The original manuscript of "The Murders in the Rue Morgue" which was used for its first printing in Graham's Magazine was discarded in a wastebasket. An apprentice at the office, J. M. Johnston, retrieved it and left it with his father for safekeeping. It was left in a music book, where it survived three house fires before being bought by George William Childs. In 1891, Childs presented the manuscript, re-bound with a letter explaining its history, to Drexel University. Childs had also donated $650 for the completion of Edgar Allan Poe's new grave monument in Baltimore, Maryland, in 1875.

"The Murders in the Rue Morgue" was one of the earliest of Poe's works to be translated into French. Between June 11 and June 13, 1846, a translation titled "Un meurtre sans exemple dans les Fastes de la Justice" was published in La Quotidienne, a Paris newspaper. It was signed "G. B.", with Poe's name not mentioned. Many details were changed; the street "Rue Morgue" became "rue de l'Ouest", while "Dupin" became "Bernier". On October 12, 1846, another uncredited translation, renamed "Une Sanglante Enigme", was published in Le Commerce. The editor of Le Commerce was accused of plagiarizing the story from La Quotidienne. The accusation went to trial and the public discussion brought Poe's name to the attention of the French public.

==Adaptations==
"The Murders in the Rue Morgue" has been adapted into several films. At least four films of the early silent era borrowed from "The Murders in the Rue Morgue". One was Sherlock Holmes in the Great Murder Mystery (1908) in which an escaped gorilla attacks and kills a young woman in her home. In 1914 a film promoted as a three-reel "comedy-drama" titled The Phantom Thief involves a monkey stealing a pearl necklace. Other films from the era where an ape-like creature murders or is convicted of murder include Who Killed Olga Carew? (1913) and The Orang-Outang (1915). A film adaptation of the story came out in 1914 starring Paul Clemons. The film was later released as The Mystery of the Rue Morgue.
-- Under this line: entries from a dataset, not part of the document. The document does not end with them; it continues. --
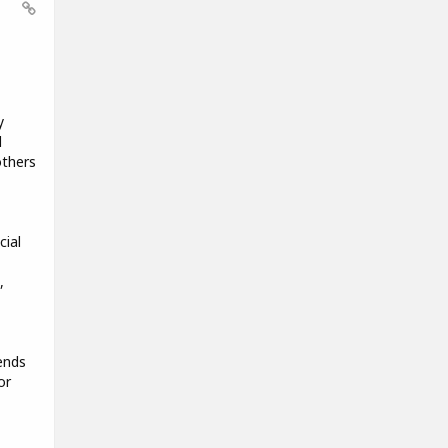
y
d
others
cial
,
ends
or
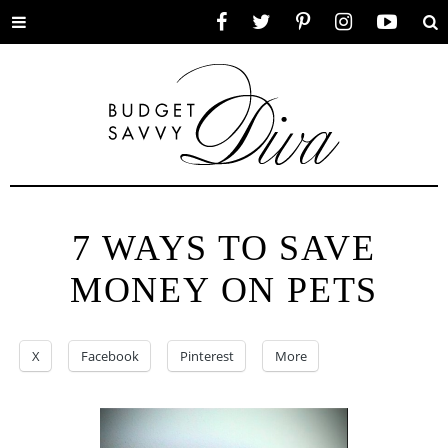
Toggle
Facebook
Twitter
Pinterest
Instagram
YouTube
Se
menu
7 WAYS TO SAVE
MONEY ON PETS
X
Facebook
Pinterest
More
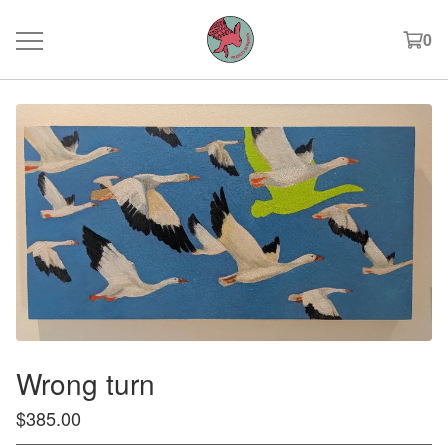
0
Wrong turn
$
385.00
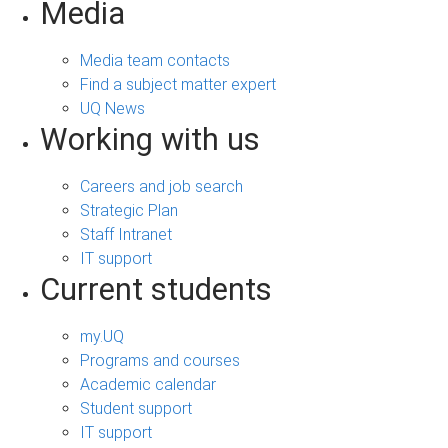
Media
Media team contacts
Find a subject matter expert
UQ News
Working with us
Careers and job search
Strategic Plan
Staff Intranet
IT support
Current students
my.UQ
Programs and courses
Academic calendar
Student support
IT support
Director Robert Florey first mentioned the story "Murders in the Rue Morgue" to Universal Studios in March 1930, at which time Dracula was on release and Frankenstein (1931) was in pre-production, so planning an adaptation of Poe's story did not begin until 1931. The film starred Bela Lugosi leading much of Poe's story changed to accommodate for him; Florey said he "had to strengthen and lengthen the Poe short story" and that he "added numerous characters". According to the book Universal Horrors, Murders in the Rue Morgues critical reception on its release was "harsh". Later adaptations of "The Murders in the Rue Morgue" include Phantom of the Rue Morgue (1954), a color 3D film that was produced by Warner Bros. Gordon Hessler directed a 1971 adaptation of Murders in the Rue Morgue, which is closer to being an adaptation of Phantom of the Opera than of Poe's tale. According to Hessler, "the problem with the original story, which is a mystery where the 'monkey' did it, was not the kind of story you could do anymore". A 1986 television adaptation of the story was directed by Jeannot Szwarc and stars George C. Scott as Auguste Dupin. In the 2023 Netflix miniseries The Fall of the House of Usher, Auguste Dupin is reimagined as an Assistant United States Attorney. The third episode of the series is titled "Murder in the Rue Morgue" and features a character, Camille L'Espanaye, being killed by a chimpanzee in a medical testing facility nicknamed the "Rue Morgue".

In 1975, the story was adapted as a radio play on the CBS Radio Mystery Theater hosted by E. G. Marshall.

The story has also been adapted as a video game by Big Fish Games for their "Dark Tales" franchise, under the title "Dark Tales: Edgar Allan Poe's Murders in the Rue Morgue".

In 1981, British heavy metal band Iron Maiden released a song called "Murders in the Rue Morgue" on their second album Killers.